Wildland fire round up for June 12
1:00 p.m. — A high-pressure ridge is building in behind the low-pressure system that has brought rain and cooler temperatures across most of Alaska the past couple of days. Scattered rain showers are still possible today in the eastern Interior and Alaska Range. Thunderstorms may form along the border and into the Copper River Basin Friday afternoon. But warming and drying has begun in earnest in western and southern Alaska. The high pressure will bring hot, dry, stable weather statewide through most of next week, increasing fire potential, especially in areas of Delta Junction, Tok and the Copper River Basin.
Two new fires were reported on Thursday. Fairbanks Forestry responded along with North Star Volunteer Fire Department to a small burn pile started by a juvenile. The Mill Pond Fire was extinguished and a prevention officer spoke with the parents.

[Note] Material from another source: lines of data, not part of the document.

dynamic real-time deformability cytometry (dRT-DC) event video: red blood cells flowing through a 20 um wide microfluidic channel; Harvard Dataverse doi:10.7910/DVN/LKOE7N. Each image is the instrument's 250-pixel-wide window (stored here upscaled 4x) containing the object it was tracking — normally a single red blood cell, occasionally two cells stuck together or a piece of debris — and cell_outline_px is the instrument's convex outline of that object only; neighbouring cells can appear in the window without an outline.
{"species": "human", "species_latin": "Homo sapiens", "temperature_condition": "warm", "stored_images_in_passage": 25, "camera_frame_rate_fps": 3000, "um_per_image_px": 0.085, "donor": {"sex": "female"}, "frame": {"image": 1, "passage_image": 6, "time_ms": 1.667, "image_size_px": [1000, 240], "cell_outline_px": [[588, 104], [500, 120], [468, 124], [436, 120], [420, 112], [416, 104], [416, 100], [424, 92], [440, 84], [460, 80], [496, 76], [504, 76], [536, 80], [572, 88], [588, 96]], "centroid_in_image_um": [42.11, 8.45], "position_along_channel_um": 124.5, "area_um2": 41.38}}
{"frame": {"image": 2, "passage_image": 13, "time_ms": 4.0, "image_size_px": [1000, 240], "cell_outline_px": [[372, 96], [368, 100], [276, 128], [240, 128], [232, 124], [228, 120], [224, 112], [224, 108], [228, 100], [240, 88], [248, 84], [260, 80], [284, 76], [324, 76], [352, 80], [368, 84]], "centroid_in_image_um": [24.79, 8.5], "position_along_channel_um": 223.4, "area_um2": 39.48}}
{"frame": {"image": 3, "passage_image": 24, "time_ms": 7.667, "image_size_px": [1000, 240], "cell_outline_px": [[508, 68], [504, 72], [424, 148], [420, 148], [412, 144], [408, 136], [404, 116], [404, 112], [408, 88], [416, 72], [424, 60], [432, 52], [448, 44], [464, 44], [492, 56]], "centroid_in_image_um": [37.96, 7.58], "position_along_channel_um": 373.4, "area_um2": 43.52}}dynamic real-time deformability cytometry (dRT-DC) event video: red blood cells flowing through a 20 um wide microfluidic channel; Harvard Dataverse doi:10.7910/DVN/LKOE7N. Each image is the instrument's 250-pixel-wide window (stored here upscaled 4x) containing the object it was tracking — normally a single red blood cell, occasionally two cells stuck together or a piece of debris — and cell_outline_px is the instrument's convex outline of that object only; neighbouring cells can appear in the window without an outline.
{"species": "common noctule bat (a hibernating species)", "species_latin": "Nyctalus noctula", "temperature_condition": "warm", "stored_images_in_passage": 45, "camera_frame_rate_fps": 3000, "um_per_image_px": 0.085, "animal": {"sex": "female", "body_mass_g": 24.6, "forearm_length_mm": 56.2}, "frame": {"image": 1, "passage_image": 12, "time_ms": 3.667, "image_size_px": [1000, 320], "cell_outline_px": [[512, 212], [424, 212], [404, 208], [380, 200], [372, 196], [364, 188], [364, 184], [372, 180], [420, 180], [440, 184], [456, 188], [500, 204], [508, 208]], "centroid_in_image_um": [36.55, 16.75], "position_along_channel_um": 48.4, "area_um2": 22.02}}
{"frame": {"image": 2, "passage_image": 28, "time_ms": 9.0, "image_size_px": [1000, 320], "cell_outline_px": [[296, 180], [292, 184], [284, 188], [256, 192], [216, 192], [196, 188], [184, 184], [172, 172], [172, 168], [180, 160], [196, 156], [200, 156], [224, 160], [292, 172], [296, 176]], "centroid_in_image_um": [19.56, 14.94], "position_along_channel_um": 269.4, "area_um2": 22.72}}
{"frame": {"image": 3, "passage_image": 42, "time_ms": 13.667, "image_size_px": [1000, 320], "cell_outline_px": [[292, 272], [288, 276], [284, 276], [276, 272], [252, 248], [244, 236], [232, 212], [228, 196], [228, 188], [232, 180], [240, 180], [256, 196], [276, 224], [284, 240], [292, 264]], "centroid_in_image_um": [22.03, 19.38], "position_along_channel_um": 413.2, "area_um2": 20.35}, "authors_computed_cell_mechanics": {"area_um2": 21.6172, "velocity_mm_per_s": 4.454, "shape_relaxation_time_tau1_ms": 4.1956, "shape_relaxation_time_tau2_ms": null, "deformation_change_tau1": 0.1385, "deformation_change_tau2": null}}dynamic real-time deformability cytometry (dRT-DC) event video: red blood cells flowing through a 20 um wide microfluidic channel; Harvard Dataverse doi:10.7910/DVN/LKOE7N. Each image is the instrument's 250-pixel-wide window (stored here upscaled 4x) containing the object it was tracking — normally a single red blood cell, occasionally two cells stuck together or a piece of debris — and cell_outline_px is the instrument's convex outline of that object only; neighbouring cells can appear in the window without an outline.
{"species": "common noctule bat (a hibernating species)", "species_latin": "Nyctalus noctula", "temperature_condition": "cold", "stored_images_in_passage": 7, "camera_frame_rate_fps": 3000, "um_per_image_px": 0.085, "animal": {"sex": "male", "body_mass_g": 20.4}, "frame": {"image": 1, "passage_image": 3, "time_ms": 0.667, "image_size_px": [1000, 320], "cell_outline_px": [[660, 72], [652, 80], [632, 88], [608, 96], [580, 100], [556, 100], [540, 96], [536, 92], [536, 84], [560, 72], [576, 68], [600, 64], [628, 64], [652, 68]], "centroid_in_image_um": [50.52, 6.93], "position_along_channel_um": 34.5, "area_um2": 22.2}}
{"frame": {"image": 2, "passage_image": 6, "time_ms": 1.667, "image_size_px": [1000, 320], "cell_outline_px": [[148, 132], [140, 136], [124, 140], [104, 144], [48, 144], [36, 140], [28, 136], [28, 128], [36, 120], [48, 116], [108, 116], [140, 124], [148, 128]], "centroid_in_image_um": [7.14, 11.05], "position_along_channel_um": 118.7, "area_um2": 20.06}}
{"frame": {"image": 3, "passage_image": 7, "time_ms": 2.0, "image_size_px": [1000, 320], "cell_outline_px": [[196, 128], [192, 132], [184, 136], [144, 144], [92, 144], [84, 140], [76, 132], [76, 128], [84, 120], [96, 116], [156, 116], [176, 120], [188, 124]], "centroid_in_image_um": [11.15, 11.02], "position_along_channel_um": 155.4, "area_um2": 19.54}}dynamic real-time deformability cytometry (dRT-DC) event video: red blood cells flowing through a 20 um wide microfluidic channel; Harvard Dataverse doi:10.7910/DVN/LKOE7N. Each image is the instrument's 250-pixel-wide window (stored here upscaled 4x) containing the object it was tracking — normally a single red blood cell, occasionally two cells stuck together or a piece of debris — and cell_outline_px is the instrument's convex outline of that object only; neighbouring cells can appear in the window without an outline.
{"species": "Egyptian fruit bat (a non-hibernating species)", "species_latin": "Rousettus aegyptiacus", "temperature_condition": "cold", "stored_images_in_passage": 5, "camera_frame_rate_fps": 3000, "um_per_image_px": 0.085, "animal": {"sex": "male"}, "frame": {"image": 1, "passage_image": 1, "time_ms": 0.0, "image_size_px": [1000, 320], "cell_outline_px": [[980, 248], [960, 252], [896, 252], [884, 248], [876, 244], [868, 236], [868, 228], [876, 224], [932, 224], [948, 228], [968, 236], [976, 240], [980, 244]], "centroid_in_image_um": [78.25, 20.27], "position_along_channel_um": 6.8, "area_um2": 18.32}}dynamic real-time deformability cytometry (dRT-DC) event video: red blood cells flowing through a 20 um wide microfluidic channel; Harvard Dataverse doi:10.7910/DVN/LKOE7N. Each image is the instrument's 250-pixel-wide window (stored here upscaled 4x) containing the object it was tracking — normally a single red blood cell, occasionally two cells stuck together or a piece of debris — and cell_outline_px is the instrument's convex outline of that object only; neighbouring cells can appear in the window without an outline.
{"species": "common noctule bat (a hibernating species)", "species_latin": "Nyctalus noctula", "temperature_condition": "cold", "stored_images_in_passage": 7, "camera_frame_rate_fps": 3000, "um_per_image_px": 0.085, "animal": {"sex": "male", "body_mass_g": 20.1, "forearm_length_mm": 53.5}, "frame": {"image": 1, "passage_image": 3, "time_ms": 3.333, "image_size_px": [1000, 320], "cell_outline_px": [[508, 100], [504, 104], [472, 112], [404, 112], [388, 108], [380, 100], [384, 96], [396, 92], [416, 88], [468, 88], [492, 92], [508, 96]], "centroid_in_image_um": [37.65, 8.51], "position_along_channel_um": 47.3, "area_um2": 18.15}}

The second fire was an unattended campfire that had burned deep into the duff within the Tongas National Forest about 60 miles north of Craig on the far north end of Prince of Whales Island. Firefighters reached the fire by float plane Friday and extinguished the fire. They remained overnight to complete mopping up the Red Bay Fire
Fire personnel on the Seventymile Fire, 10 miles northwest of Eagle, reported one-quarter of an inch of rain fell during one hour early Friday morning. Crews spent Thursday working on hotspots identified by previous infrared reconnaissance flights on the east flank. The Midnight Sun Interagency Hotshot Crew has been released from the fire and demobilization of the rest of the fire is planned for this weekend.
Fresh food was delivered Friday to the Fairbanks #1 Type 2 Crew mopping up the Standard Creek Fire west of Fairbanks. Firefighters have gridded a 200-foot wide area of green around the perimeter and found no hot spots. The White Mountain Type 2 Initial Attack Crew was demobilized Friday and backhaul operations of equipment area underway.
A reconnaissance flight Friday of the Chisana River 2 Fire reported a light rain falling on the estimated 9,000-acre fire that was started by lightning on June 9. It is approximately 20 miles south of the Alaska Highway and about 25 miles west of the Canadian border. The perimeter was 60% active and on the north end was backing through the old Stuver Creek burn area. The fire started in the Wrangell-St. Elias National Park and Preserve and has grown into the neighboring Tetlin National Wildlife Refuge.
Structure protection is in place for a Tetlin refuge administrative cabin near the fire. The fire will be allowed to run its natural course and will continue to be monitored by air to document fire behavior and to map the fire’s growth. In Alaska, fire is a reoccurring, significant and natural process in the boreal ecosystem of Interior Alaska. It restores ecosystem health and helps to maintain species diversity.
Smoke will be visible from the Beaver Creek area and along the Alaska Highway. The highway remains open and there has been no interference with traffic and none is expected at this time.